Eventually, PRA attacks the "cones" as well, causing progressive loss of all vision and usually complete blindness. Since PRA is progressive and depends on how quickly it moves, a dog’s ability to adapt can often make it hard for an owner to notice the vision loss.

Typically, it’s not until eighty percent of vision impairment has occurred that parents will begin to see behavioral clues.

Treatment

There is currently no cure for PRA, although some ophthalmologists have begun to utilize antioxidant support and vision supplements to help retinal health and protect some daytime vision. Although this approach is not proven to change the outcome, many success stories of dogs with PRA have retained some daytime vision through the end of their life.

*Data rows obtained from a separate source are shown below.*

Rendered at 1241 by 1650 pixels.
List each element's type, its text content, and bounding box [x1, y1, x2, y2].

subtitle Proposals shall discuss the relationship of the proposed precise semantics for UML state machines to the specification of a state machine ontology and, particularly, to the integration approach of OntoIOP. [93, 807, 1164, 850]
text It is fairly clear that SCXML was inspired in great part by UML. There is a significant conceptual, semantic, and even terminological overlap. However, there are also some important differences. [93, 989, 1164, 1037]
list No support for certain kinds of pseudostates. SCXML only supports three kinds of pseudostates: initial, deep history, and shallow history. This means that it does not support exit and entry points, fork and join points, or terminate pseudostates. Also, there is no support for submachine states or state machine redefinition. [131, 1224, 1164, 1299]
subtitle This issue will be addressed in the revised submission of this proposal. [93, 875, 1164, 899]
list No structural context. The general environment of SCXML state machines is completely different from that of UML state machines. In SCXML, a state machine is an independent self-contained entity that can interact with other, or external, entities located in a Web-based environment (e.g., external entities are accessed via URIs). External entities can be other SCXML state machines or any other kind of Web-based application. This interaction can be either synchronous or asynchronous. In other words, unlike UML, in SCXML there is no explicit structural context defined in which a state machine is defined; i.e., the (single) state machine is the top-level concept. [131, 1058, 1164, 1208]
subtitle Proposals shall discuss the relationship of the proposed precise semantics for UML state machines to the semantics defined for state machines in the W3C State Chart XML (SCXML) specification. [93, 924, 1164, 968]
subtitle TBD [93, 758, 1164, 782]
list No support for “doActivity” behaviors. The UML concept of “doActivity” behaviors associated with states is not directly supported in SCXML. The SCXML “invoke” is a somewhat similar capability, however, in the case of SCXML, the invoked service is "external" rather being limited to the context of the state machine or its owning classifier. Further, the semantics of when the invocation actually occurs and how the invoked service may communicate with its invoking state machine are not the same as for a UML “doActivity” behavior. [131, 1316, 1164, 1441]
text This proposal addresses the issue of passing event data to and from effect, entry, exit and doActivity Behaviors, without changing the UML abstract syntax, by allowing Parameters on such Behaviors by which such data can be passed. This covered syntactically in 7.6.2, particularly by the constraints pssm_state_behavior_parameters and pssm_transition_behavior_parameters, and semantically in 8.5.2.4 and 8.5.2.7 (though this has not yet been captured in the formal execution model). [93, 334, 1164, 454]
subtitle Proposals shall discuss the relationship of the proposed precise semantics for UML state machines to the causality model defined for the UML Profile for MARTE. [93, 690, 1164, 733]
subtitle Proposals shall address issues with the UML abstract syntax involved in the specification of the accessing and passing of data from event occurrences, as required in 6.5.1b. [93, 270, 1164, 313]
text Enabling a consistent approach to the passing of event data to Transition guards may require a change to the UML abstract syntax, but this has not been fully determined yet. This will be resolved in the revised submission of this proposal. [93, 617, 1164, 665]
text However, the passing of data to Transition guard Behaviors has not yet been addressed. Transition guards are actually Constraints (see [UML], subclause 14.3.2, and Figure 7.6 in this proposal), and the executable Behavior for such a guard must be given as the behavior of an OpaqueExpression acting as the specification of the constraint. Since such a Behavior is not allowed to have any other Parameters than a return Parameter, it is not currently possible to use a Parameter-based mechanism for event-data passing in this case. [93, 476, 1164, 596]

Even though there’s no cure for PRA, it’s still essential to have it adequately diagnosed as it can lead to other eye conditions. PRA is not painful but can lead to advanced cataracts (which can cause inflammation and become painful) and glaucoma (very painful).



Rosie, LGCR Resident/Age 14

Takeaway

#1 Wellness Priority: Annual Eye Exam

Identifies if your companion shows early signs of progressive disease or a condition.


If your companion is diagnosed with PRA or Iris Atrophy, he can live a happy and healthy life. Blindness is not the end of the world. However, know that your companion is at a higher risk for eye injuries. Consider helping him to navigate the world safely:

  • Indoors: Avoid moving furniture, and food/water bowls

  • Outdoors: Purchasing tinted dog goggles is a safety measure to avoid injury when walking on trails or in unfamiliar places.

Canine companionship is about journeying through life together and creating memories. As caregivers, we can help our companions enjoy all that life offers, remembered not by regret but by sunrays of Love.